Russia’s economic figures over the next 5-10 years will be affected by events taking place within its trade and financial partner countries, according to analysts from the Analytical Credit Rating Agency (ACRA).
The experts say foreign investments and exports would become key channels of influence. Accordingly, six foreign risks may noticeably influence Russia’s economy through these channels in 2019 and 2020, Rossiyskaya Gazeta wrote citing the ACRA report.
Trade wars between the U.S. and China and in general protectionism in global trade will trigger a drop in Russian export demand, the ACRA analysts noted. This may happen due to slower economic growth within its trading partner nations. A decline in global trade and a rise in interest rates may, in theory, spark a financial crisis if action by global regulators is insufficient, the study’s authors said.
A potential recession in the United States, which may begin in nine to 20 months, is the second danger, according to ACRA. The third risk is China’s debt bubble could pop. In fact, this is virtually an echo of the trade wars affecting the country’s financial market, which is being affected by an accelerating surge of poorly regulated lending and also the share of short-term loan and default of debt securities.

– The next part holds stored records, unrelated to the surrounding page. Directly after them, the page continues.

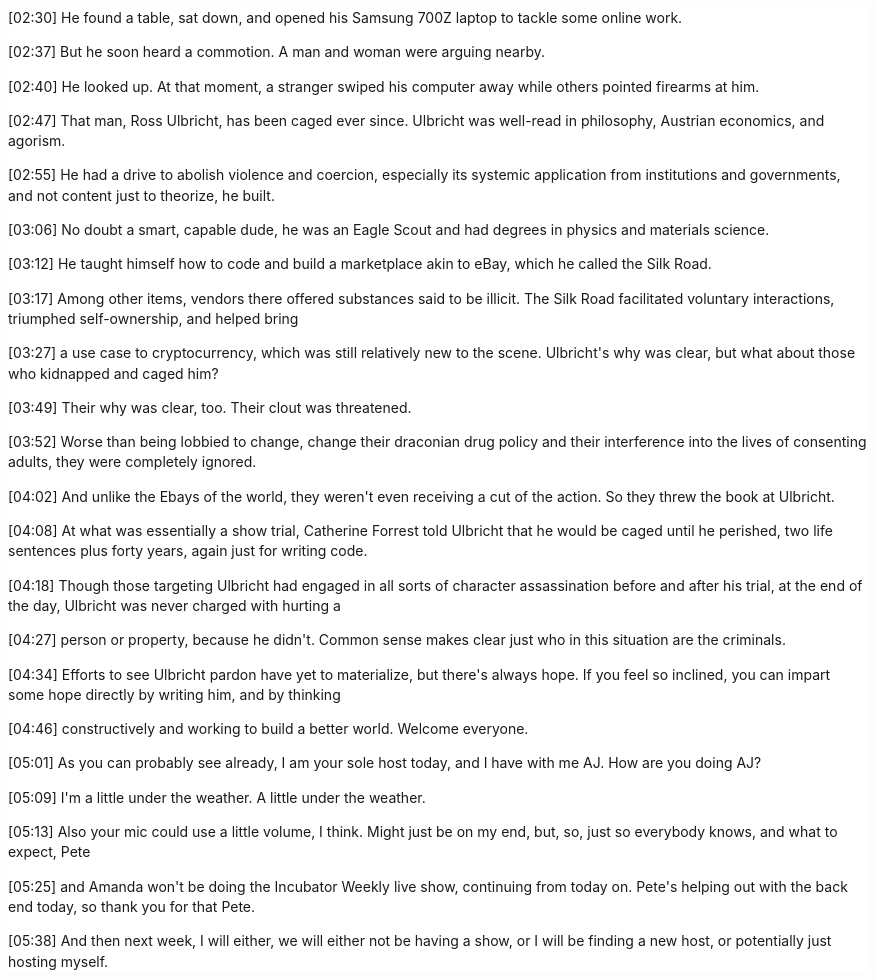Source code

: [02:30] He found a table, sat down, and opened his Samsung 700Z laptop to tackle some online work.

[02:37] But he soon heard a commotion. A man and woman were arguing nearby.

[02:40] He looked up. At that moment, a stranger swiped his computer away while others pointed firearms at him.

[02:47] That man, Ross Ulbricht, has been caged ever since. Ulbricht was well-read in philosophy, Austrian economics, and agorism.

[02:55] He had a drive to abolish violence and coercion, especially its systemic application from institutions and governments, and not content just to theorize, he built.

[03:06] No doubt a smart, capable dude, he was an Eagle Scout and had degrees in physics and materials science.

[03:12] He taught himself how to code and build a marketplace akin to eBay, which he called the Silk Road.

[03:17] Among other items, vendors there offered substances said to be illicit. The Silk Road facilitated voluntary interactions, triumphed self-ownership, and helped bring

[03:27] a use case to cryptocurrency, which was still relatively new to the scene. Ulbricht's why was clear, but what about those who kidnapped and caged him?

[03:49] Their why was clear, too. Their clout was threatened.

[03:52] Worse than being lobbied to change, change their draconian drug policy and their interference into the lives of consenting adults, they were completely ignored.

[04:02] And unlike the Ebays of the world, they weren't even receiving a cut of the action. So they threw the book at Ulbricht.

[04:08] At what was essentially a show trial, Catherine Forrest told Ulbricht that he would be caged until he perished, two life sentences plus forty years, again just for writing code.

[04:18] Though those targeting Ulbricht had engaged in all sorts of character assassination before and after his trial, at the end of the day, Ulbricht was never charged with hurting a

[04:27] person or property, because he didn't. Common sense makes clear just who in this situation are the criminals.

[04:34] Efforts to see Ulbricht pardon have yet to materialize, but there's always hope. If you feel so inclined, you can impart some hope directly by writing him, and by thinking

[04:46] constructively and working to build a better world. Welcome everyone.

[05:01] As you can probably see already, I am your sole host today, and I have with me AJ. How are you doing AJ?

[05:09] I'm a little under the weather. A little under the weather.

[05:13] Also your mic could use a little volume, I think. Might just be on my end, but, so, just so everybody knows, and what to expect, Pete

[05:25] and Amanda won't be doing the Incubator Weekly live show, continuing from today on. Pete's helping out with the back end today, so thank you for that Pete.

[05:38] And then next week, I will either, we will either not be having a show, or I will be finding a new host, or potentially just hosting myself.
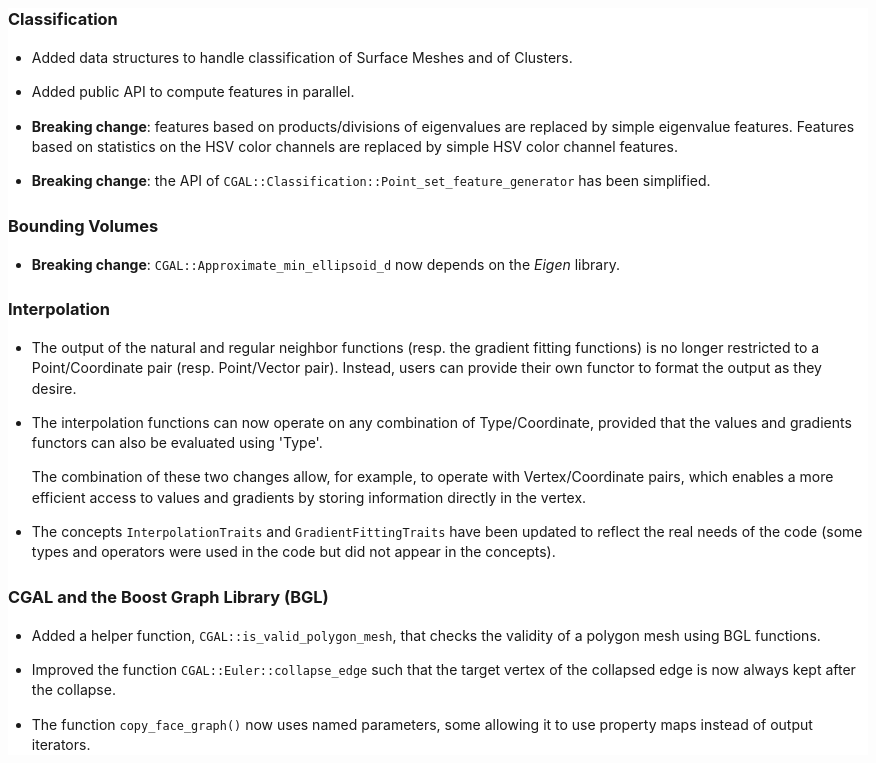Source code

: 
### Classification

-   Added data structures to handle classification of Surface Meshes
    and of Clusters.

-   Added public API to compute features in parallel.

-   **Breaking change**: features based on products/divisions of
    eigenvalues are replaced by simple eigenvalue features. Features
    based on statistics on the HSV color channels are replaced by
    simple HSV color channel features.

-   **Breaking change**: the API of
    `CGAL::Classification::Point_set_feature_generator` has been
    simplified.


### Bounding Volumes

-   **Breaking change**: `CGAL::Approximate_min_ellipsoid_d` now
    depends on the _Eigen_ library.

### Interpolation

-   The output of the natural and regular neighbor functions
    (resp. the gradient fitting functions) is no longer restricted to
    a Point/Coordinate pair (resp. Point/Vector pair). Instead, users
    can provide their own functor to format the output as they desire.

-   The interpolation functions can now operate on any combination of
    Type/Coordinate, provided that the values and gradients functors
    can also be evaluated using 'Type'.

    The combination of these two changes allow, for example, to
    operate with Vertex/Coordinate pairs, which enables a more
    efficient access to values and gradients by storing information
    directly in the vertex.

-   The concepts `InterpolationTraits` and `GradientFittingTraits`
    have been updated to reflect the real needs of the code (some
    types and operators were used in the code but did not appear in
    the concepts).

### CGAL and the Boost Graph Library (BGL)

-   Added a helper function, `CGAL::is_valid_polygon_mesh`, that
    checks the validity of a polygon mesh using BGL functions.

-   Improved the function `CGAL::Euler::collapse_edge` such that the
    target vertex of the collapsed edge is now always kept after the
    collapse.

-   The function `copy_face_graph()` now uses named parameters, some
    allowing it to use property maps instead of output iterators.
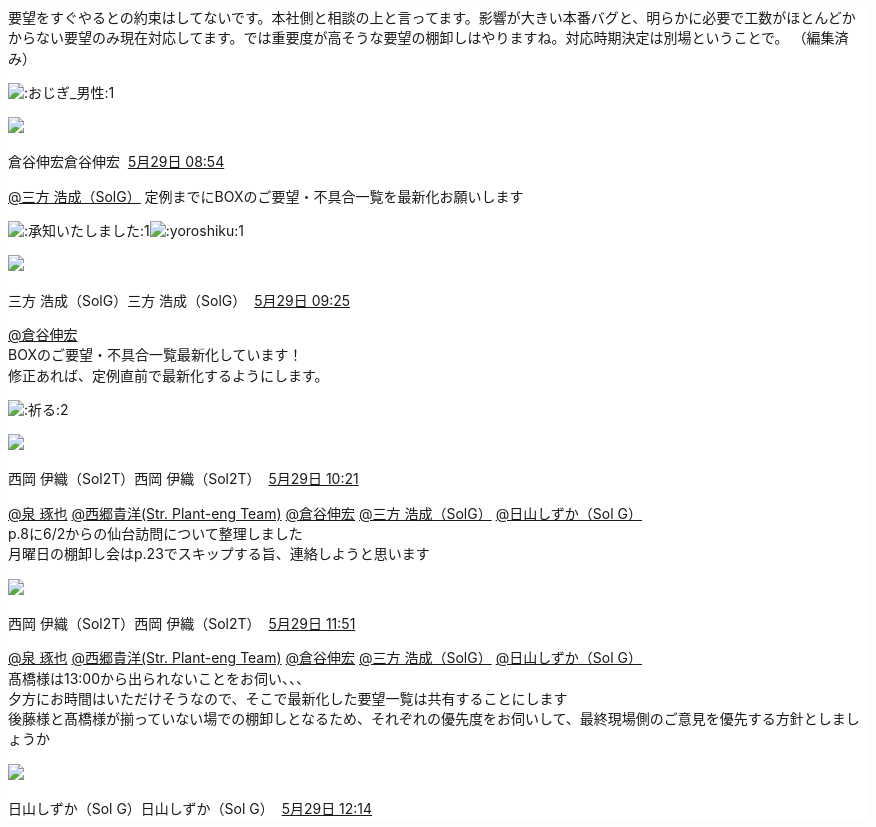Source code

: 要望をすぐやるとの約束はしてないです。本社側と相談の上と言ってます。影響が大きい本番バグと、明らかに必要で工数がほとんどかからない要望のみ現在対応してます。では重要度が高そうな要望の棚卸しはやりますね。対応時期決定は別場ということで。 （編集済み） 

![:おじぎ_男性:](https://a.slack-edge.com/production-standard-emoji-assets/14.0/apple-small/1f647-200d-2642-fe0f.png)1

![](https://ca.slack-edge.com/T7L88TM38-U07LW7F5ABA-9f1d1b6aa52f-48)

倉谷伸宏倉谷伸宏  [5月29日 08:54](https://sensyn-robotics.slack.com/archives/C067BTYKVS4/p1748476456411419?thread_ts=1748397395.806269&cid=C067BTYKVS4)  

[@三方 浩成（SolG）](https://sensyn-robotics.slack.com/team/U07P5SJBM71) 定例までにBOXのご要望・不具合一覧を最新化お願いします

![:承知いたしました:](https://emoji.slack-edge.com/T7L88TM38/%25E6%2589%25BF%25E7%259F%25A5%25E3%2581%2584%25E3%2581%259F%25E3%2581%2597%25E3%2581%25BE%25E3%2581%2597%25E3%2581%259F/d56cede10e6442c4.png)1![:yoroshiku:](https://emoji.slack-edge.com/T7L88TM38/yoroshiku/5c355388b17a71c9.png)1

![](https://ca.slack-edge.com/T7L88TM38-U07P5SJBM71-dcf6cb51635d-48)

三方 浩成（SolG）三方 浩成（SolG）  [5月29日 09:25](https://sensyn-robotics.slack.com/archives/C067BTYKVS4/p1748478336876079?thread_ts=1748397395.806269&cid=C067BTYKVS4)  

[@倉谷伸宏](https://sensyn-robotics.slack.com/team/U07LW7F5ABA)  
BOXのご要望・不具合一覧最新化しています！  
修正あれば、定例直前で最新化するようにします。

![:祈る:](https://a.slack-edge.com/production-standard-emoji-assets/14.0/apple-small/1f64f.png)2

![](https://ca.slack-edge.com/T7L88TM38-U04KUHFF7SA-26c8126df351-48)

西岡 伊織（Sol2T）西岡 伊織（Sol2T）  [5月29日 10:21](https://sensyn-robotics.slack.com/archives/C067BTYKVS4/p1748481698038369?thread_ts=1748397395.806269&cid=C067BTYKVS4)  

[@泉 琢也](https://sensyn-robotics.slack.com/team/UAZ4T85NU) [@西郷貴洋(Str. Plant-eng Team)](https://sensyn-robotics.slack.com/team/U026FDZ6K5W) [@倉谷伸宏](https://sensyn-robotics.slack.com/team/U07LW7F5ABA) [@三方 浩成（SolG）](https://sensyn-robotics.slack.com/team/U07P5SJBM71) [@日山しずか（Sol G）](https://sensyn-robotics.slack.com/team/U0405EVJQSZ)  
p.8に6/2からの仙台訪問について整理しました  
月曜日の棚卸し会はp.23でスキップする旨、連絡しようと思います

![](https://ca.slack-edge.com/T7L88TM38-U04KUHFF7SA-26c8126df351-48)

西岡 伊織（Sol2T）西岡 伊織（Sol2T）  [5月29日 11:51](https://sensyn-robotics.slack.com/archives/C067BTYKVS4/p1748487075623479?thread_ts=1748397395.806269&cid=C067BTYKVS4)  

[@泉 琢也](https://sensyn-robotics.slack.com/team/UAZ4T85NU) [@西郷貴洋(Str. Plant-eng Team)](https://sensyn-robotics.slack.com/team/U026FDZ6K5W) [@倉谷伸宏](https://sensyn-robotics.slack.com/team/U07LW7F5ABA) [@三方 浩成（SolG）](https://sensyn-robotics.slack.com/team/U07P5SJBM71) [@日山しずか（Sol G）](https://sensyn-robotics.slack.com/team/U0405EVJQSZ)  
髙橋様は13:00から出られないことをお伺い、、、  
夕方にお時間はいただけそうなので、そこで最新化した要望一覧は共有することにします  
後藤様と髙橋様が揃っていない場での棚卸しとなるため、それぞれの優先度をお伺いして、最終現場側のご意見を優先する方針としましょうか

![](https://ca.slack-edge.com/T7L88TM38-U0405EVJQSZ-000962c57304-48)

日山しずか（Sol G）日山しずか（Sol G）  [5月29日 12:14](https://sensyn-robotics.slack.com/archives/C067BTYKVS4/p1748488462067959?thread_ts=1748397395.806269&cid=C067BTYKVS4)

The fourth hazard Russia’s economy faces is the looming U.S. sanctions in November, with impact from the measures depending on their scale. Thus, a prohibition on American investors from purchasing Russia’s new sovereign debt (now the most probable option) won’t be a major problem. However, a ban on dollar accounts for state banks may lead to decreasing liquidity in the sector and affect competition.
Serious oil price fluctuations that may occur in 2019 due to the sanctions against Iran, the unsure future of the OPEC + deal and new U.S. pipelines are another risk for Russia’s economy. The ACRA analysts also highlighted the danger for Russia from budget crises in European countries.